### EXCERPTED TEXT:
++++++++
What a pathetic excuse of an elected representative. If you threw water on her, she'd probably melt.

Tuesday, November 22, 2005


All The News That's Fit to Bomb

According to the Daily Mirror, Bush ordered the bombing of Al-Jazeera.

A news station.

For fuck's sake.

Look, I may not like the stuff Al-Jazeera says. I may think they're stuff does lean a bit too much towards terrorists. But for God's sake, if this is true, then that means Bush wanted to bomb people who were doing no more than delivering the news, no matter how skewed it was.

Welcome to the blackout age.


He's a Nice Guy, Except for the Racism

Is John McCain trying to see how much I can start hating him before '08 runs around? Just for perspective, this is the same George Wallace, Jr. who considers the Council of Conservative Citizens (a.k.a., "The Klan Lite") good people.

Whores. All of them.


If Thine Hand Offendeth Thee...

This guy sounds like the fundamentalist Christian cousin the Carver never likes to talk about.

"I know the secularist view says, 'Well, you know, if you're not a spiritual being, you're just an animal or you're just a physical being,'" the surgeon says, "'so just fix what's wrong with your body and you can be okay.' Well, nothing could be further from the truth. In fact, when you see how thoroughly physical you are and how your sinful processes originate in your body, you realize you're corrupted with sin from head to toe."

Joy. My body is riddled with sin. And here I thought I'd just have to worry about cholesterol.

Sunday, November 20, 2005


Christmas On Bizarro World

Charity... kindness... hospitality... all these noted values of the Christmas season are being assraped by Jerry Falwell and his litigious little elves, who have launched a "Friend or Foe Christmas Campaign" which aims to sue anyone who uses "Merry Christmas" instead of "Happy Holidays."

Have any of Falwell's minions wondered how much good these legal fees could do in the hands of the poor? Wait; that requires thought.

Saturday, November 19, 2005


Yeah, I Wasn't In The Shit

I propose a new law to describe the behavior of certain members of the Republican Party: the Cleland Corollary. This corollary states, "the amount of time one has spent in battle and sacrificed for the good of their country is inversely proportional to their patriotism."

Doesn't make sense, you say? Well, that's the GOP slime machine for you. You have Karl "Well, I'm a Veteran of the War For Hearts and Minds" Rove launching ads that compare Max Cleland to Bin Laden and Saddam Hussein. You have half the GOP launching attacks on John Kerry for his service in Vietnam. And now, we have Jean Schmidt (R-Oh.), who has likely not come within five hundred feet of a firefight, calling Christopher Murtha a coward on the floor of the House.

They can give their lives and limbs to protect our lives and our freedoms, but don't even think about giving them a chance to change the world. That's the way of the modern GOP.

Friday, November 18, 2005


So... How Are You?

Argh. Sorry about the lack of posts. Past few days have been busy. I promise actual content whenever I can get my hands on it.
++++++++
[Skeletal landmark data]
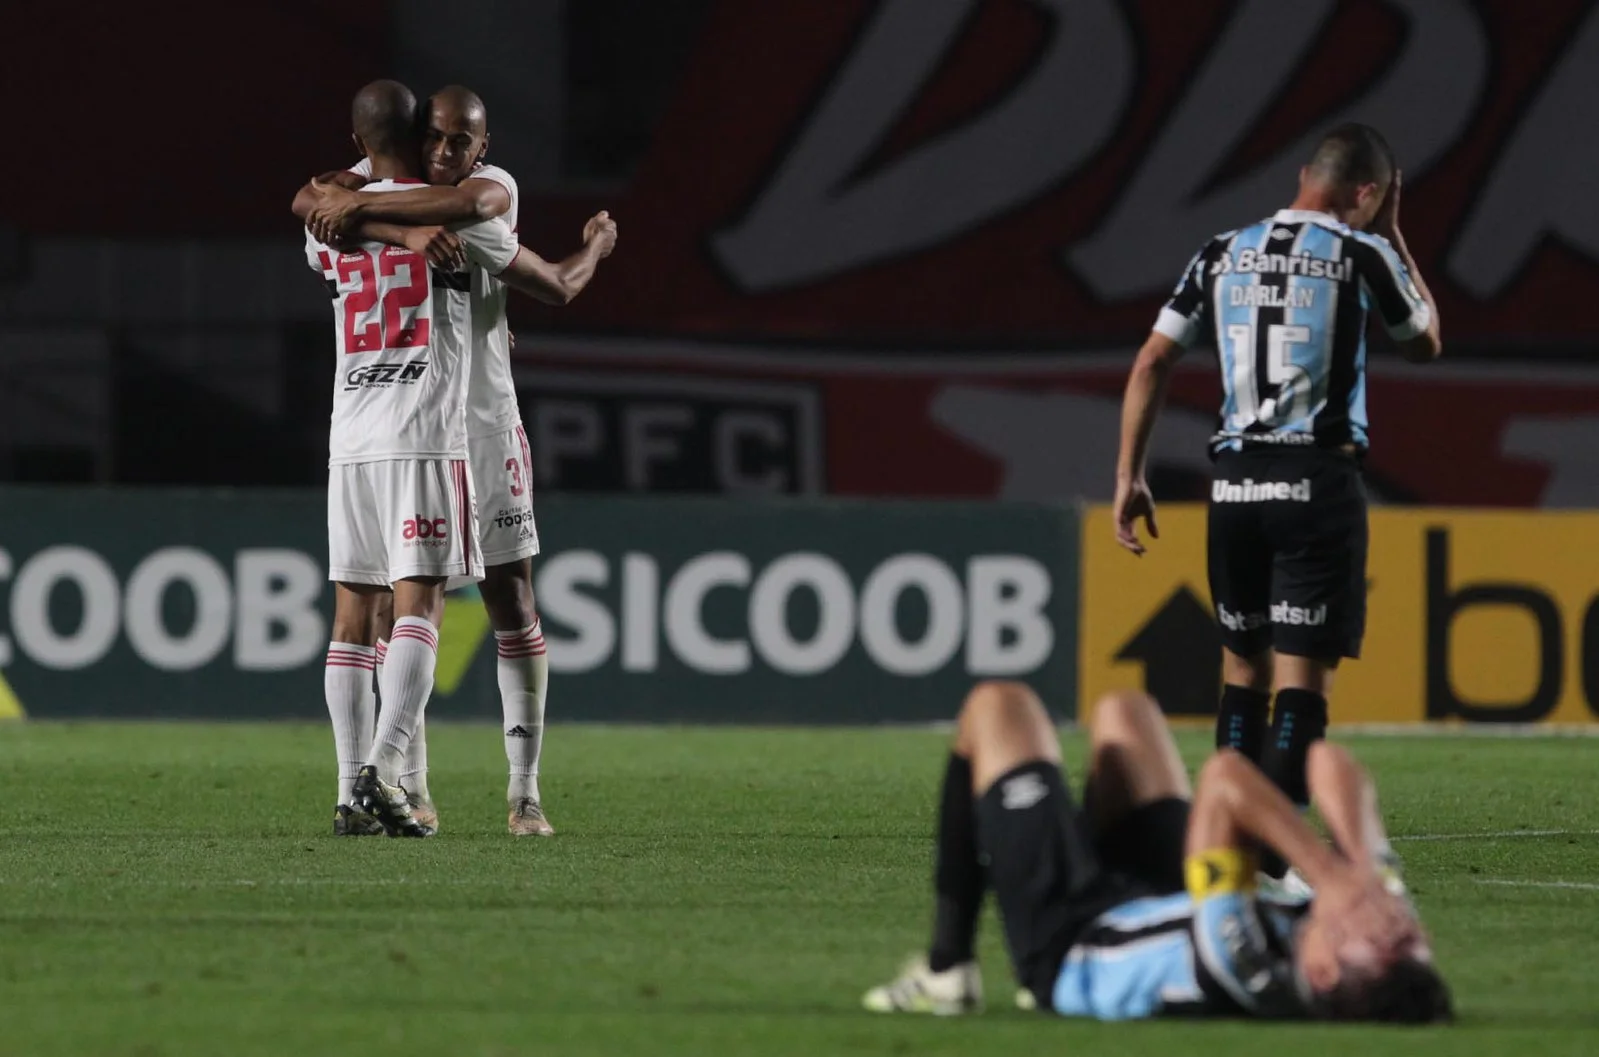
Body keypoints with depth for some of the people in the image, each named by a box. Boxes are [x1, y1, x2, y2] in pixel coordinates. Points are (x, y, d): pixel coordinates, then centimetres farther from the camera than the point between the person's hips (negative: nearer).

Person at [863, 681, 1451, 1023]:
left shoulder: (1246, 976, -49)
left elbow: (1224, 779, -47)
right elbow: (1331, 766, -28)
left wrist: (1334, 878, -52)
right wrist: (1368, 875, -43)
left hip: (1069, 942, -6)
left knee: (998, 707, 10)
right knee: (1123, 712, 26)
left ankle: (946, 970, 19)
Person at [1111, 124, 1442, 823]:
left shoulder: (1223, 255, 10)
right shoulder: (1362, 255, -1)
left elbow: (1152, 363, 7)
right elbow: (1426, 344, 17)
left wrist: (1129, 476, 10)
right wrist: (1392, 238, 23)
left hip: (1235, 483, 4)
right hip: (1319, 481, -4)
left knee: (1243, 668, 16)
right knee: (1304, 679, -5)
++++++++
### ACTIONS TO TAKE:
A. Repeat the portion of the blog excerpt from "Welcome to the" to "Hand Offendeth Thee...".
B. For each statement, state whether it agrees with the blog excerpt and quote the words that decide it: (i) The Daily Mirror is given as the source for the report that Bush ordered the bombing of Al-Jazeera. (ii) The proposed law describing certain Republican Party members is called the Murtha Corollary. (iii) The post titled "So... How Are You?" describes the past few days as quiet.
C. Write the next part of the blog excerpt, picking up after its final sentence.
The entries are not needed for any of this work.

### RESULTS:
A.
Welcome to the blackout age.


He's a Nice Guy, Except for the Racism

Is John McCain trying to see how much I can start hating him before '08 runs around? Just for perspective, this is the same George Wallace, Jr. who considers the Council of Conservative Citizens (a.k.a., "The Klan Lite") good people.

Whores. All of them.


If Thine Hand Offendeth Thee...

B.
(i) Yes: "According to the Daily Mirror, Bush ordered the bombing of Al-Jazeera."
(ii) No: "the Cleland Corollary"
(iii) No: "Past few days have been busy."

C.
Wednesday, November 16, 2005


An Investigation Will Be Taking Place To Determine Whether There Should Be An Investigation

Well, the Pentagon has finally come out, after weeks of lying out of their ass, and admitted that white phosphorus was used in the attack on Fallujah. Of course, they can't say, "We fucked up," oh, no; they have to say, "It was legal," and, "We didn't deliberately target civilians."

Okay, everyone; raise your hand if you believe Kim Phuc was deliberately targeted by the ARVN. Good; none of you do. But here's the deal: napalm was legal, and it was used indiscriminately in the raid. Does that make what happened to the villagers any less horrific? I don't think so.

Once again, the Pentagon gets it wrong. We don't care about technicalities, moral and legal loopholes, and secret investigations into what really went wrong. We want you to say: "We're sorry." Out in the open. Is that really too hard?

Tuesday, November 15, 2005


That Must've Been Some Choice Brandy

Well, we all know Christopher Hitchens thinks about that dirty God-thinking:

I'm an atheist. I'm not neutral about religion, I'm hostile to it. I think it is a positively bad idea, not just a false one. And I mean not just organized religion, but religious belief itself.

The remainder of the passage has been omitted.